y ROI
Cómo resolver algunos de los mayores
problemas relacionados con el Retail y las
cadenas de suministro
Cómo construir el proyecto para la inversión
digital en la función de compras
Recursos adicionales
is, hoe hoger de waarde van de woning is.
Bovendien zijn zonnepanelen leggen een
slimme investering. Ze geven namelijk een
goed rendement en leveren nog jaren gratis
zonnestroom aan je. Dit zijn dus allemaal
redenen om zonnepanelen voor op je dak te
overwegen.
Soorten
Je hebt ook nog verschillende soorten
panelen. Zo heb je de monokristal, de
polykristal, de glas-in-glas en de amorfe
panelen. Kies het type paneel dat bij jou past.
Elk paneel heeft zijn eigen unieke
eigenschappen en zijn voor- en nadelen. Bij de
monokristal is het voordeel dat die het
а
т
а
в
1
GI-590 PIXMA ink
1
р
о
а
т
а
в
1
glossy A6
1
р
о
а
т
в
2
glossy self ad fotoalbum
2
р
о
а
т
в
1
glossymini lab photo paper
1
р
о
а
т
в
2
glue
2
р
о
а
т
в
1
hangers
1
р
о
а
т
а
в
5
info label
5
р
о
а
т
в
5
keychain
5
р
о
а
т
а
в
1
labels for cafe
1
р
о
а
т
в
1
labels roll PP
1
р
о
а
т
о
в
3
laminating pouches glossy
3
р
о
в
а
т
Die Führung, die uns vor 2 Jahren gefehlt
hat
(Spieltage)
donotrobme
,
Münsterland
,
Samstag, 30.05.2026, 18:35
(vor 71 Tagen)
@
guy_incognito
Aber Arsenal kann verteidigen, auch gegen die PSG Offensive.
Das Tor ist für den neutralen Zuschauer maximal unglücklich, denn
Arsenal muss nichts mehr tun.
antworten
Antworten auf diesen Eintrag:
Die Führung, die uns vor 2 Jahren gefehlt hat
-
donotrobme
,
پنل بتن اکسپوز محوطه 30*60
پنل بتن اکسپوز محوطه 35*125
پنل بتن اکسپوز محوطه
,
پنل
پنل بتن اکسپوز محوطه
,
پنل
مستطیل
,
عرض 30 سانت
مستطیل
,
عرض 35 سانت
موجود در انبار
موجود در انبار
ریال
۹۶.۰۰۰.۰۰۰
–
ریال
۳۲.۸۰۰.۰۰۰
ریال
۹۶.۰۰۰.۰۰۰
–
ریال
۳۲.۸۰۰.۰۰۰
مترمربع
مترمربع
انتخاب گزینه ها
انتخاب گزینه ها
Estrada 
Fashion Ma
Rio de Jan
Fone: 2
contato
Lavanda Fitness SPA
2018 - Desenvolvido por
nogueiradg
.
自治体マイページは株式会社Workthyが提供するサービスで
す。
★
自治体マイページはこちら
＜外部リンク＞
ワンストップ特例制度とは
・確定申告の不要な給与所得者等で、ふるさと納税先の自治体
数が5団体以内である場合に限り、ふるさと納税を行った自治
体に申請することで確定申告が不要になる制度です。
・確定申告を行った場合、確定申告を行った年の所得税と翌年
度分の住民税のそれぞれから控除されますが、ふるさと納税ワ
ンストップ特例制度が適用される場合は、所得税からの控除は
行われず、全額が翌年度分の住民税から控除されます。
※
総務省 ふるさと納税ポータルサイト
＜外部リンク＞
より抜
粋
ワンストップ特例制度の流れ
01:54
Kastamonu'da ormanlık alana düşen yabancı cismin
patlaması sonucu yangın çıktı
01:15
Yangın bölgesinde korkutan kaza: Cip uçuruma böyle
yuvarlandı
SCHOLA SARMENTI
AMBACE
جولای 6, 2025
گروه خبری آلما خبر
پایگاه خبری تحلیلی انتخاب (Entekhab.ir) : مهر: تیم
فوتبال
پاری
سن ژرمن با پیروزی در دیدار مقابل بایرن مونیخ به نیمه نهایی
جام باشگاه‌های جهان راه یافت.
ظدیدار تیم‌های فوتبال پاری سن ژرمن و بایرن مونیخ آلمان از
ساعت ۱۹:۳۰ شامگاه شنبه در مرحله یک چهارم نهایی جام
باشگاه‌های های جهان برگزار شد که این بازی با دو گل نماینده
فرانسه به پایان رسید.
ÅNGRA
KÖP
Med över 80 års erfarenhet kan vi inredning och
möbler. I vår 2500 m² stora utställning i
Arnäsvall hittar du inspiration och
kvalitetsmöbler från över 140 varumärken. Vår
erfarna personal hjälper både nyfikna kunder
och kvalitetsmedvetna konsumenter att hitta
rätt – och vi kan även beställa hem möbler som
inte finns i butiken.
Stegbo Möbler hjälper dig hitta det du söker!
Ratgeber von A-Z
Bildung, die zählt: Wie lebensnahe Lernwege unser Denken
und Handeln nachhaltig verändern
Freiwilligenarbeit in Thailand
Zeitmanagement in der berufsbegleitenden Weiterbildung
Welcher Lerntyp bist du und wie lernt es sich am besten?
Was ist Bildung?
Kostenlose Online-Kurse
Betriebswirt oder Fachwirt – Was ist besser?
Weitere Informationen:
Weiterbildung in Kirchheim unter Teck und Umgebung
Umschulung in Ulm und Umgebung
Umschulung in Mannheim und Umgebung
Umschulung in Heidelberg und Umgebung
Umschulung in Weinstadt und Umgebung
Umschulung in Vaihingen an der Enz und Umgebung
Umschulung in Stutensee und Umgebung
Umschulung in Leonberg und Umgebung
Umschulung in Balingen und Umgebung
━━━━
§ Problem to solve:
Return every line of the material in which the word "hjälper" is found.

§ Written solution:
erfarna personal hjälper både nyfikna kunder
Stegbo Möbler hjälper dig hitta det du söker!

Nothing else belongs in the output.